Court File and Parties
COURT FILE NO.: CR-19-0013-00AP
DATE: 2020 Aug 25
SUPERIOR COURT OF JUSTICE - ONTARIO
RE: R. v. Kevin Maracle
BEFORE: Mr. Justice Gary W. Tranmer
COUNSEL: A. Zegouras, for the Crown M.C. Halfyard, for the Appellant
HEARD: August 11, 2020, by telephone conference on consent due to COVID-19 pandemic
ENDORSEMENT
(Summary Conviction Appeal)
[1] Mr. Maracle appeals from his conviction in the Ontario Court of Justice rendered October 29, 2018 of wilfully and without lawful excuse killing a dog, the property of another person that was kept for a lawful purpose, contrary to section 445(1)(a) of the Criminal Code.
[2] The sole issue for trial was whether there was a lawful excuse for killing the dog.
[3] For the purposes of this summary conviction appeal, in this particular case, Crown and defence counsel agree that the presiding Justice erred in law in placing the burden on the accused to prove lawful excuse on the balance of probabilities. Counsel agree that where an accused raises an air of reality to the asserted defence, the burden falls on the Crown to disprove the defence beyond a reasonable doubt. Counsel agree that in this case, there is an air of reality to the defence of lawful excuse. R. v. Simpson, 2015 SCC 40, [2015] 2 SCR 827, para. 31.
[4] The only issue on this appeal is the Crown position that pursuant to s. 686(1)(b)(iii) notwithstanding the legal error made by the trial judge, there was no substantial wrong or miscarriage of justice and that therefore, the appeal should be dismissed.

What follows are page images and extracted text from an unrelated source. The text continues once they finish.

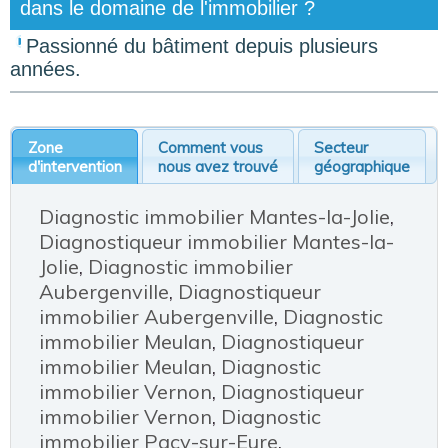
dans le domaine de l'immobilier ?
Passionné du bâtiment depuis plusieurs
années.
Zone
Comment vous
Secteur
d'intervention
nous avez trouvé
géographique
Diagnostic immobilier Mantes-la-Jolie
,
Diagnostiqueur immobilier Mantes-la-
Jolie
,
Diagnostic immobilier
Aubergenville
,
Diagnostiqueur
immobilier Aubergenville
,
Diagnostic
immobilier Meulan
,
Diagnostiqueur
immobilier Meulan
,
Diagnostic
immobilier Vernon
,
Diagnostiqueur
immobilier Vernon
,
Diagnostic
immobilier Pacy-sur-Eure
,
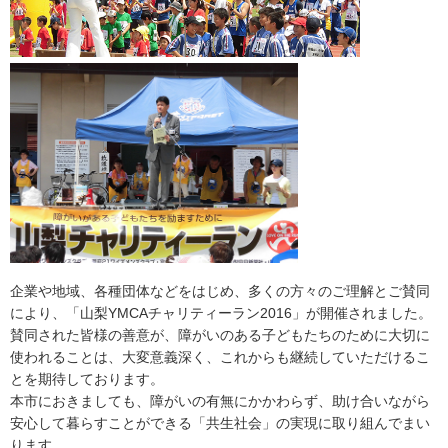
企業や地域、各種団体などをはじめ、多くの方々のご理解とご賛同
により、「山梨YMCAチャリティーラン2016」が開催されました。
賛同された皆様の善意が、障がいのある子どもたちのために大切に
使われることは、大変意義深く、これからも継続していただけるこ
とを期待しております。
本市におきましても、障がいの有無にかかわらず、助け合いながら
安心して暮らすことができる「共生社会」の実現に取り組んでまい
ります。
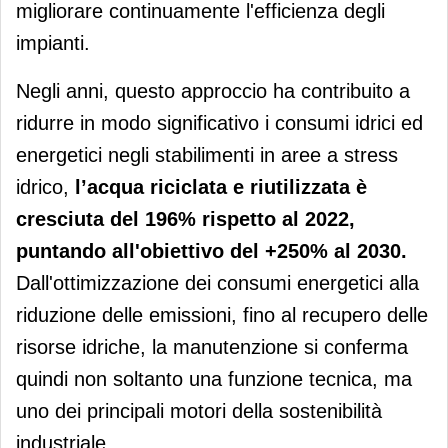
migliorare continuamente l'efficienza degli
impianti.
Negli anni, questo approccio ha contribuito a
ridurre in modo significativo i consumi idrici ed
energetici negli stabilimenti in aree a stress
idrico,
l’acqua riciclata e riutilizzata è
cresciuta del 196% rispetto al 2022,
puntando all'obiettivo del +250% al 2030.
Dall'ottimizzazione dei consumi energetici alla
riduzione delle emissioni, fino al recupero delle
risorse idriche, la manutenzione si conferma
quindi non soltanto una funzione tecnica, ma
uno dei principali motori della sostenibilità
industriale.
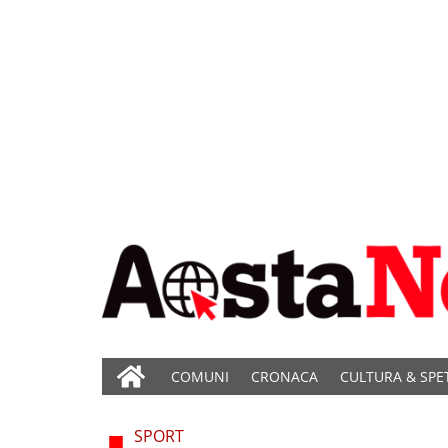
COMUNI
CRONACA
CULTURA & SPE
SPORT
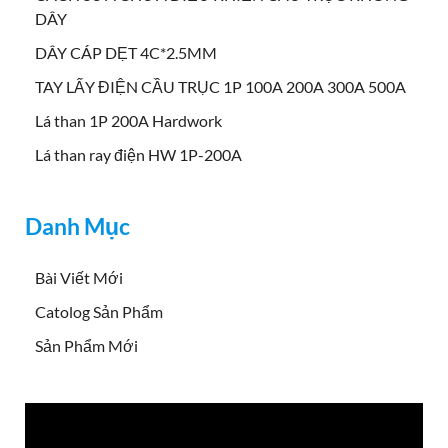
DÂY
DÂY CÁP DẸT 4C*2.5MM
TAY LẤY ĐIỆN CẦU TRỤC 1P 100A 200A 300A 500A
Lá than 1P 200A Hardwork
Lá than ray điện HW 1P-200A
Danh Mục
Bài Viết Mới
Catolog Sản Phẩm
Sản Phẩm Mới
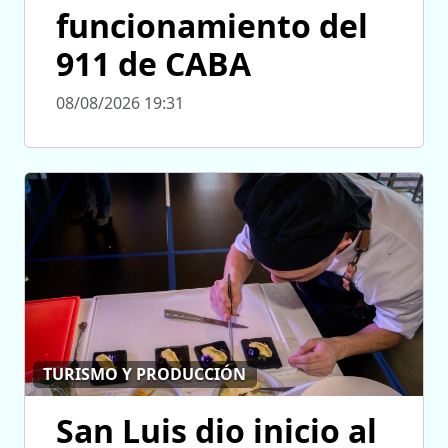
funcionamiento del
911 de CABA
08/08/2026 19:31
TURISMO Y PRODUCCIÓN
San Luis dio inicio al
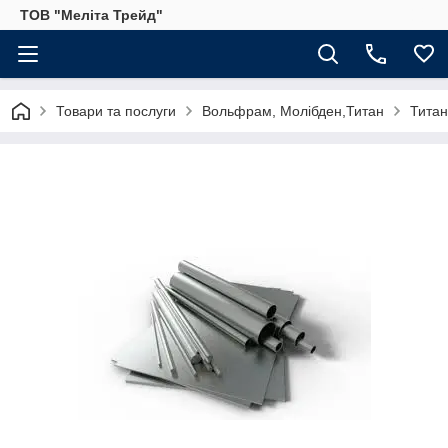
ТОВ "Меліта Трейд"
Товари та послуги
Вольфрам, Молібден,Титан
Титан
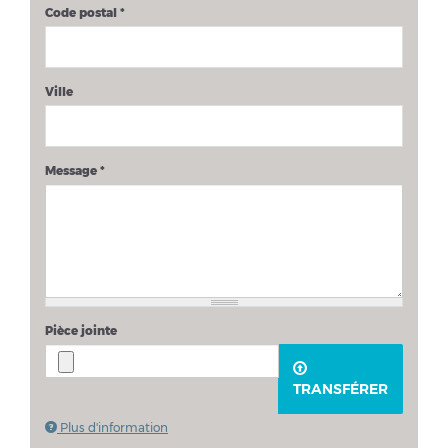
Code postal
*
Ville
Message
*
Pièce jointe
TRANSFÉRER
Plus d'information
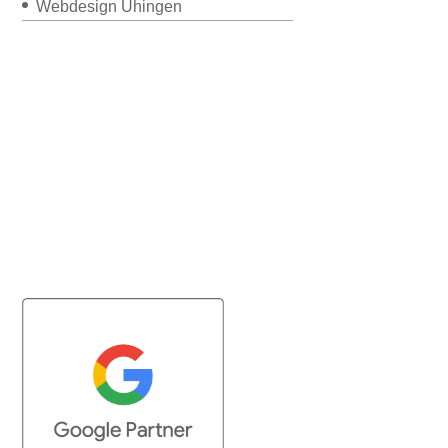
Webdesign Uhingen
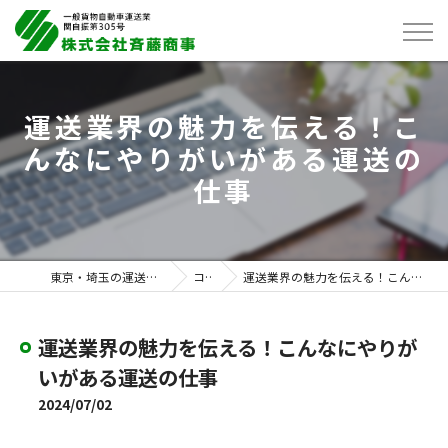
運送業界の魅力を伝える！こ
んなにやりがいがある運送の
仕事
東京・埼玉の運送は株式会社斉藤商事
コラム
運送業界の魅力を伝える！こんなにやりがいがある運送の仕事
運送業界の魅力を伝える！こんなにやりが
いがある運送の仕事
2024/07/02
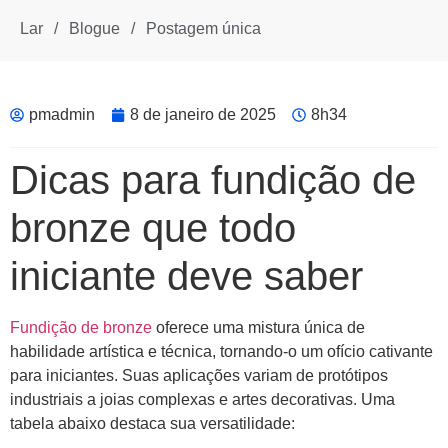
Lar
/
Blogue
/
Postagem única
pmadmin
8 de janeiro de 2025
8h34
Dicas para fundição de
bronze que todo
iniciante deve saber
Fundição de bronze
oferece uma mistura única de
habilidade artística e técnica, tornando-o um ofício cativante
para iniciantes. Suas aplicações variam de protótipos
industriais a joias complexas e artes decorativas. Uma
tabela abaixo destaca sua versatilidade:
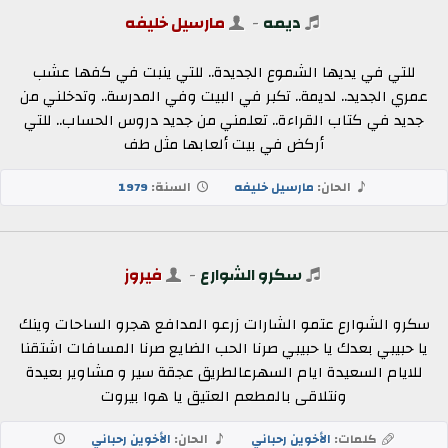
ديمه
-
مارسيل خليفه
للتي في يديها الشموع الجديدة.. للتي ينبت في كفها عشب
عمري الجديد.. لديمة.. تكبر في البيت وفي المدرسة.. وتدخلني من
جديد في كتاب القراءة.. تعلمني من جديد دروس الحساب.. للتي
أركض في بيت ألعابها مثل طف
الحان:
مارسيل خليفه
السنة:
1979
سكرو الشوارع
-
فيروز
سكرو الشوارع عتمو الشارات زرعو المدافع هجرو الساحات وينك
يا حبيبي بعدك يا حبيبي صرنا الحب الضايع صرنا المسافات اشتقنا
للايام السعيدة ايام السهرعالطريق عجقة سير و مشاوير بعيدة
ونتلاقى بالمطعم العتيق يا هوا بيروت
كلمات:
الأخوين رحباني
الحان:
الأخوين رحباني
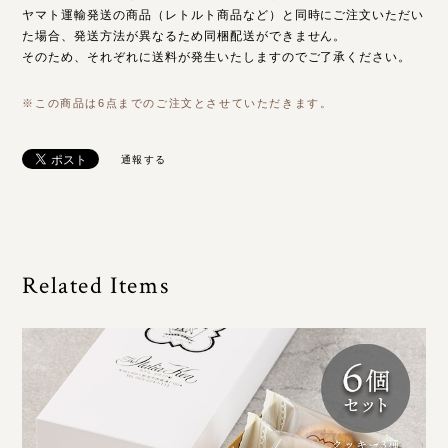
ヤマト運輸発送の商品（レトルト商品など）と同時にご注文いただい
た場合、発送方法が異なるため同梱配送ができません。
そのため、それぞれに送料が発生いたしますのでご了承ください。
※この商品は6点までのご注文とさせていただきます。
通報する
Related Items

[5] In R. v. Brydon, 1995 CanLII 48 (SCC), [1995] 4 SCR 253, para. 6, the Court stated, “I would further add that I have some reservations as to whether s. 686(1)(b)(iii) would ever be available to cure an erroneous instruction which may have misled a jury into improperly applying the burden of proof or reasonable doubt standard.”
[6] Although Mr. Maracle’s trial was held before a judge alone, the error in law made by the trial judge engages the fundamental principles of criminal law namely, presumption of innocence, burden of proof and reasonable doubt. It also engages Mr. Maracle’s right to make full answer and defence.
[7] Mr. Maracle’s evidence at trial included his assertion that he did not make up his mind to shoot the dog until it turned to charge at him, fast, from a short distance away. This evidence is supported by his wife and the attending police officer, the latter who testified that the dog was facing in the direction of the Maracle property when it died.
[8] Without addressing this evidence in his reasons, the trial judge concluded that the accused intended to kill the dog at an earlier point in time namely, when he first exited the residence. The trial judge expressed concern that there were other options available to the accused rather than to shoot the dog.
[9] The Crown does not dispute the proposition that if this evidence of the accused as to when he decided to shoot the dog was believed or left the trier of fact with a reasonable doubt as to the circumstances in which the decision to shoot the dog was made, it could constitute a lawful excuse.
[10] It may be that the trial judge did not articulate a WD analysis because of his error in misplacing the burden of proof on the accused. I am concerned that the error may have misled the judge into improperly applying the reasonable doubt standard.
[11] In the face of such evidence, it cannot be said that the case against the accused was so overwhelming that a reasonable and properly instructed jury would have inevitably convicted. It cannot be said that the verdict would have been the same if the error, which is serious, had not been committed. R. v. Van, 2009 SCC 22, [2009] 1 SCR 716, paras. 34 to 36.
[12] I find that the Crown has failed to meet its burden with respect to the applicability of s. 686(1)(b)(iii).
[13] For these reasons, the appeal is allowed and a new trial is ordered.